Before Molly could even begin to understand what being an actor must be like and why anyone would want to live that way, the elevator doors opened. She and Nell walked out into an open area with people lined up at a windows marked ACTOR'S CREDIT UNION on one side of the room, and a counter marked MEMBERSHIP on the other. Behind the counter informally dressed people sat at desks, typing and filing. It looked like an insurance agency.
Marveling at the strange new world she had landed in, Molly took her place in the short line with Nell beside her. After a few minutes they found themselves facing a pleasant, compact young man.
“Can I help ya?” he said in the deese-dem-and-dose dialect of New York.
He wore shiny pants that might have come from Kmart and had none of the sparkle of the people downstairs. Why was Molly surprised? Had she expected out-of-work actors to be staffing the membership office? Unions were businesses. They probably paid minimum wage and specifically avoided performers as being bad employment risks.
“My grandparents acted in Broadway plays years ago,” said Molly. “I'm wondering if you might still have some information about them.”
“You a member?”
“No, but as I said, my grandparents performed on Broadway, so I imagine they were.”
Molly spelled Jellinek. The clerk poked a computer terminal in front of him, then shook his head.
“Sorry, we don't got no Jellineks registered with Equity.”
“Maybe not now,” said Molly. “This would have been almost fifty years ago.”
“Well, then there's your problem. The computer don't go back before about nineteen eighty.”

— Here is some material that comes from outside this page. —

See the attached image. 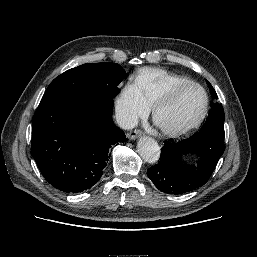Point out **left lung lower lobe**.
<instances>
[{"mask_svg": "<svg viewBox=\"0 0 257 257\" xmlns=\"http://www.w3.org/2000/svg\"><path fill=\"white\" fill-rule=\"evenodd\" d=\"M161 148L159 162L147 170L154 185L168 194H183L204 185L225 150L224 135L195 133L187 139H172ZM197 155L193 162L183 155ZM196 161V162H195Z\"/></svg>", "mask_w": 257, "mask_h": 257, "instance_id": "1", "label": "left lung lower lobe"}]
</instances>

“What about records from before that? Where are they?”
“Yeah, people ax that sometimes, but we don't really need that kinda stuff. They're stored away, I don't even know where.”
After a few more questions it was painfully apparent that the priorities of a union were a lot different than a library's. If Molly had been looking for a steamfitter or plumber who had once worked in New York, how much luck would she have had at those unions?
And even if Equity's old records could be found, the only information that had been recorded was the agent's name and a local address, not where they had come from originally.